Exercise details >> Can you continue the review of the Korean film No Blood No Tears, starting right after its final sentence?

Excerpted text >>

No Blood No Tears
Third Windows Films
R2 DVD
Korean with English subtitles
Director Ryu Seung-Wan
has given us a brilliant if tangled drama that has often been compared with
English director Guy Ritchie’s best work. In many ways I think this film may be
better than Ritchie’s work
The plot is just as complex but the background of the Korean
gangster mobs double crossing each other to retain power in an economic
recession is brilliant. His characters are more down-to-earth and less comic.
They are also more violent.
Gyung-sun
is a struggling middle-aged taxi driver, trying to make ends meet while paying
off her ex-husband’s gambling debt to a local easy-going mob bookie nicknamed
KGB. She is no stranger to crime since she was once an accomplished
safecracker, but that’s all in her past now.
Soo-jin
is a young bimbo who wants to become a singer. She is the girlfriend of a
small-time local mobster named Bulldog who runs illegal dogfights and pays a
large amount of the take to his boss KGB. He beats Soo-jin
regularly and has left her with a scar under one eye that will have to be fixed
before she has any hope of a singing career. Meanwhile she wears sunglasses to
hide the scar. She wants revenge and a career of her own that doesn’t involve
being beaten by a drunk.
The gangs are being further squeezed by turf wars for the
contracting profitable areas. There is a hilarious almost-fight scene between
KGB’s thugs and a group of older gangsters called the United Handicapped
Democrats for reasons that will only be clear once you see the film.

Source excerpt >>
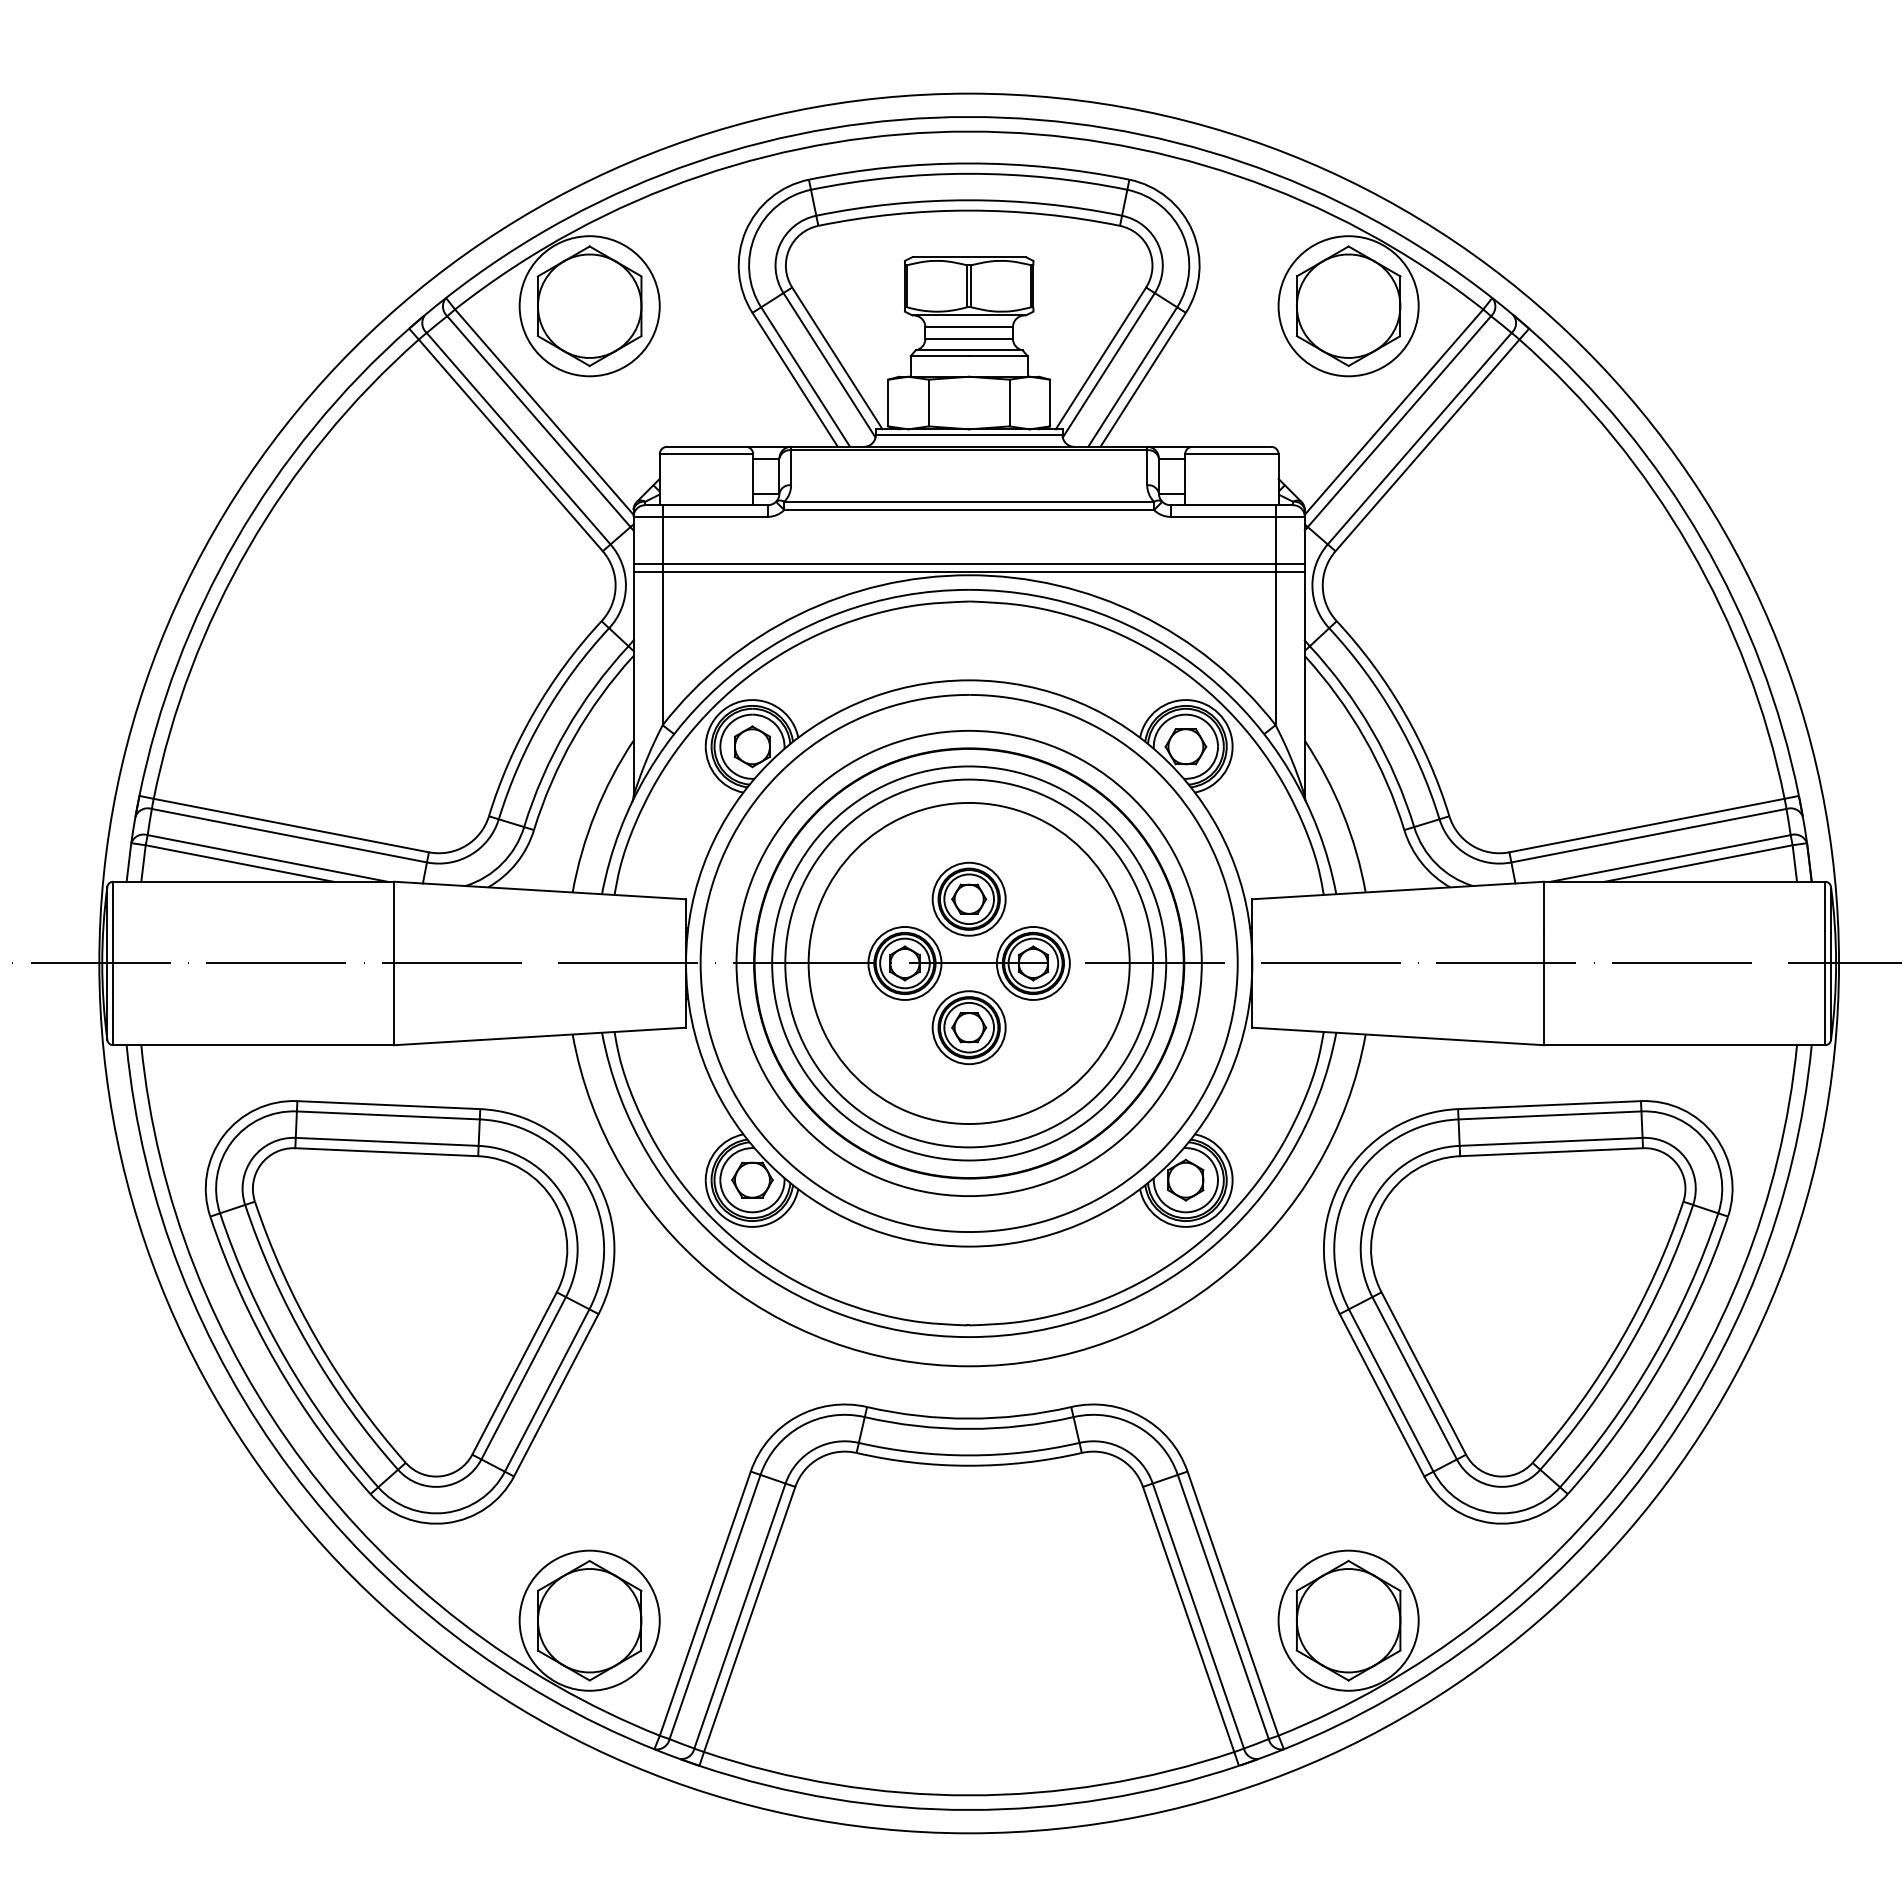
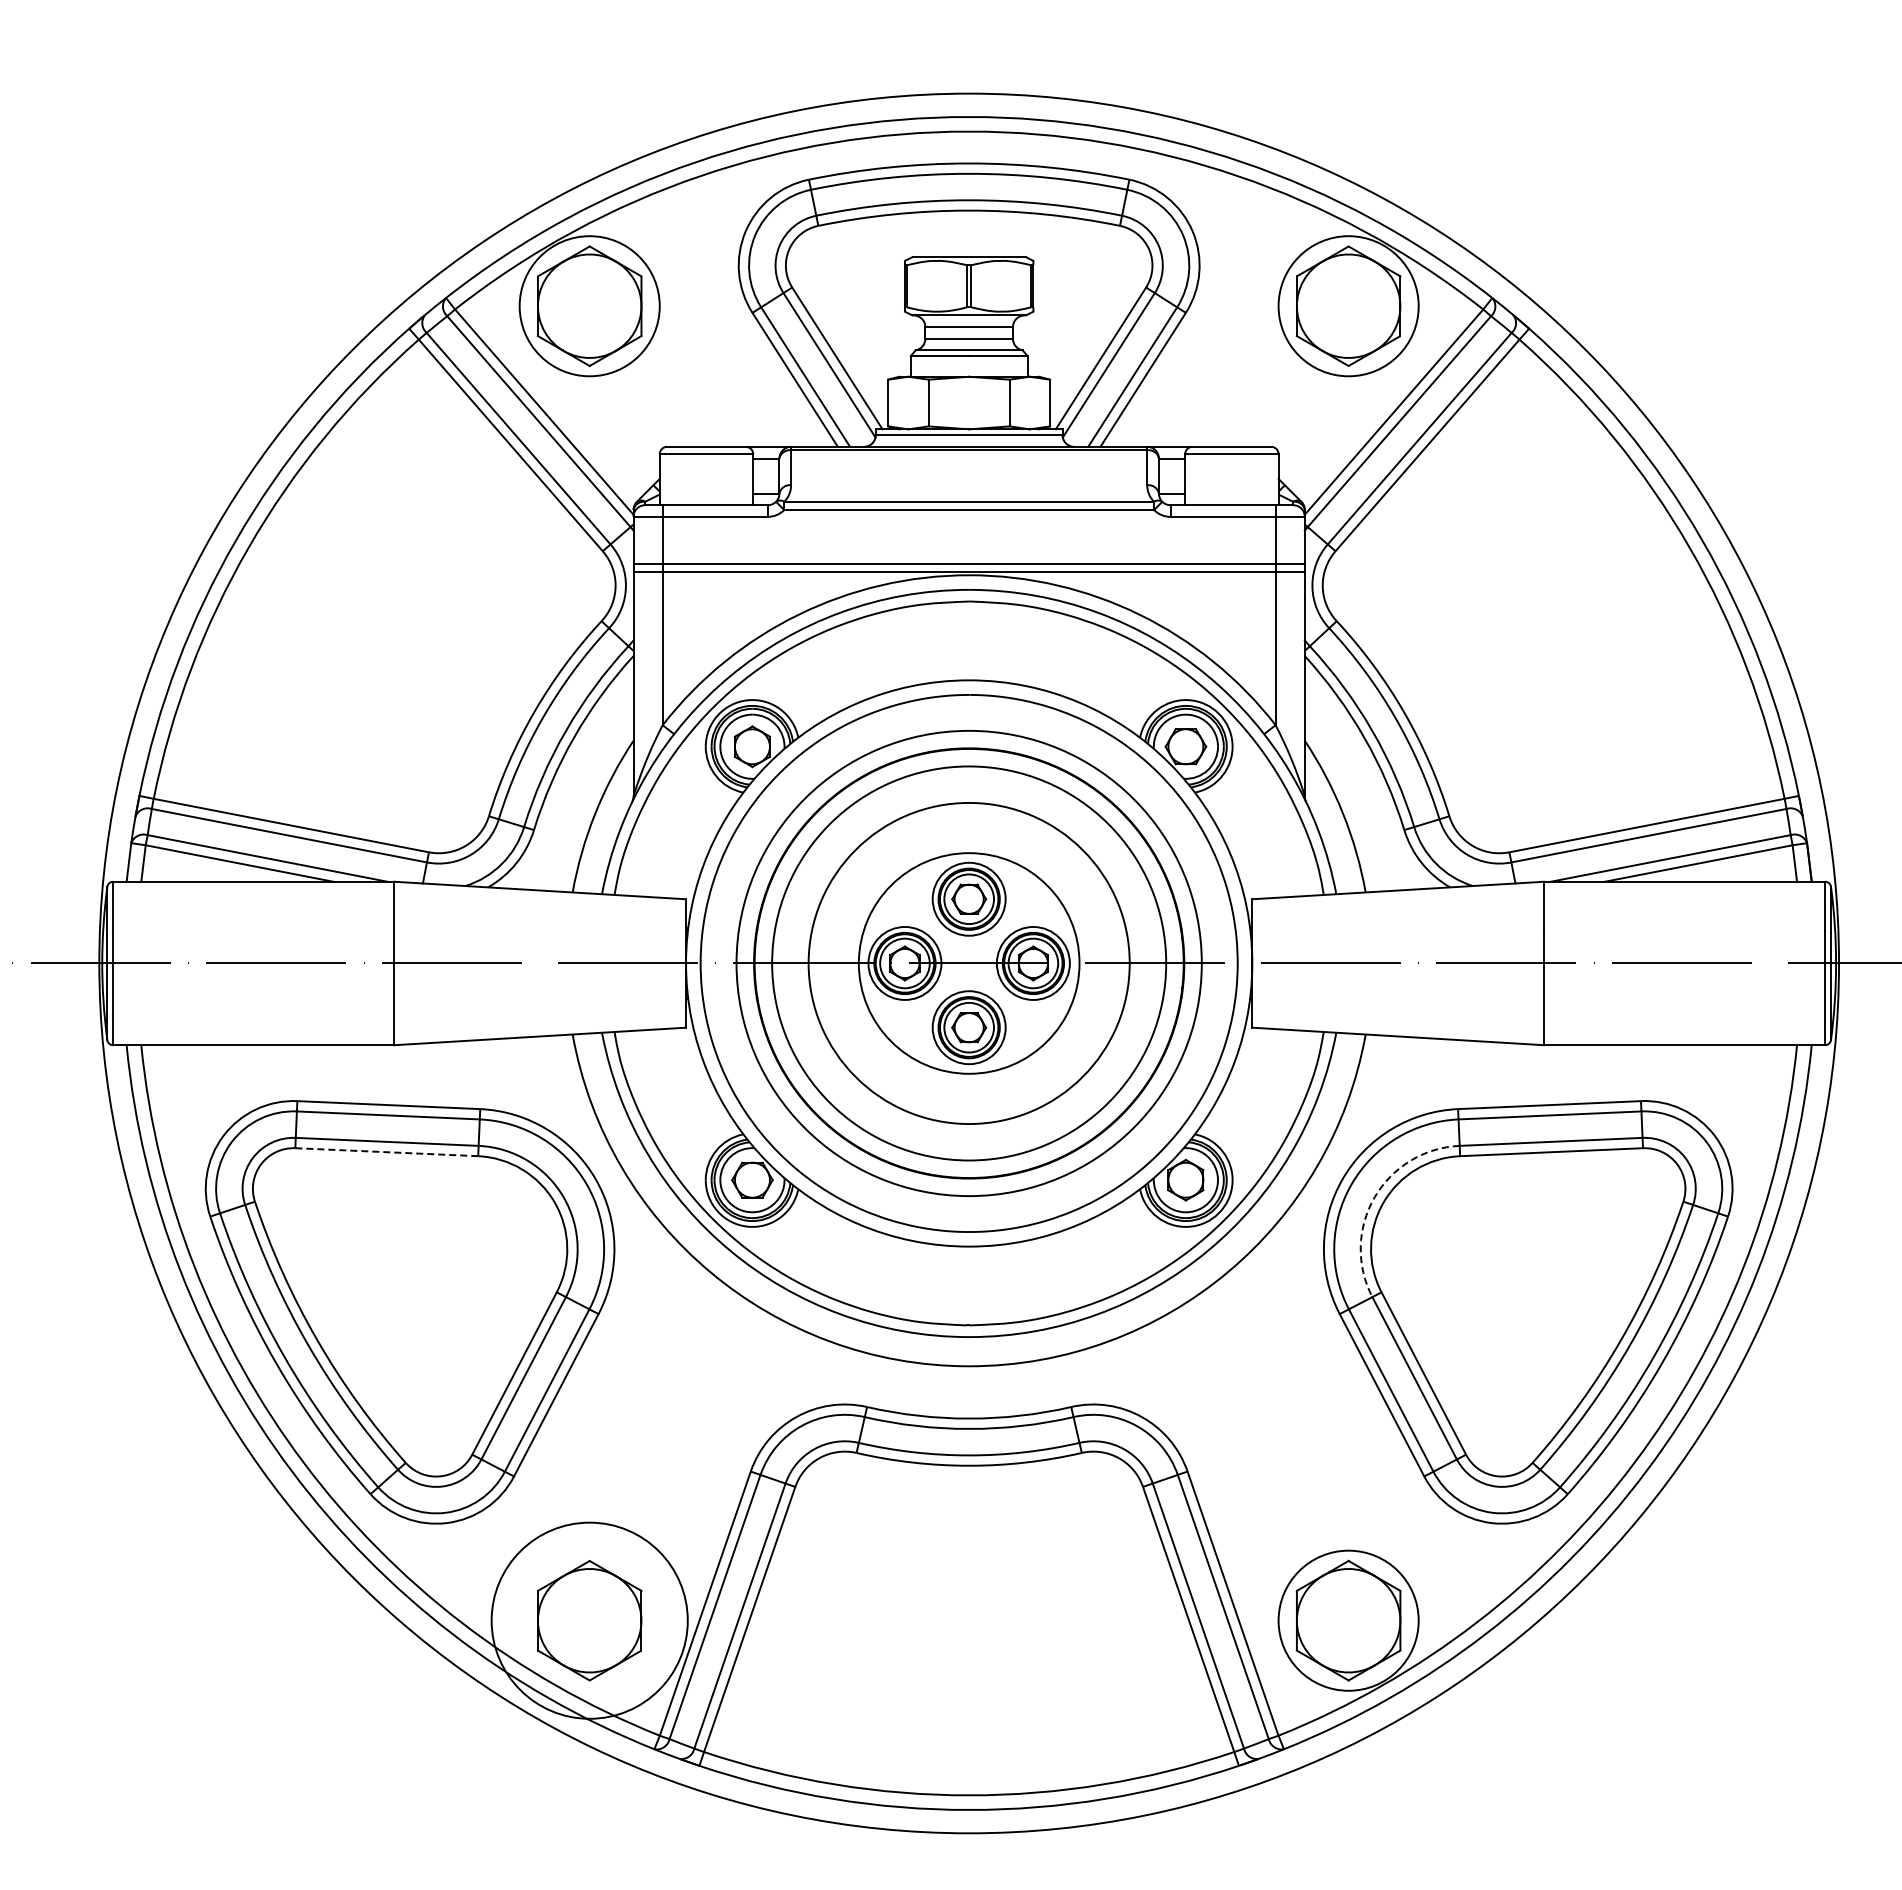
circle at (969, 963) diameter: 368 px -> 221 px
line at (386, 1152): solid -> dashed
arc at (1374, 1197): solid -> dashed
circle at (589, 1620) diameter: 140 px -> 196 px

Exercise output >>
KGB is struggling to keep up the payments to his boss, who is
urging him to be more violent in his treatment of gambling debt defaulters. It
seems everyone all the way up the chain of command is feeling the pinch of a
collapsing economy and it all seems to be piling up on Gyung-sun.
One night she meets Soo-jin and they
swap stories. Soo-jin has an idea that might solve
their problems, but she will need Gyung-sun’s help. Gyung-sun reluctantly agrees, but she has been beaten by
one of the gang bosses and wants her revenge just like Soo-jin.
Bulldog is soon going to run a rigged dogfight and there will be large amounts
of money in the office. She has a way to steal the money from him.
Unfortunately so do the other gang bosses. And a bunch of
waiters who want their revenge on the gangsters. And a renegade junior
mobster who has somewhat divided loyalties. Soo-jin
and Gyung-sun do not quite trust each other either.
The police are keeping an eye on all of them.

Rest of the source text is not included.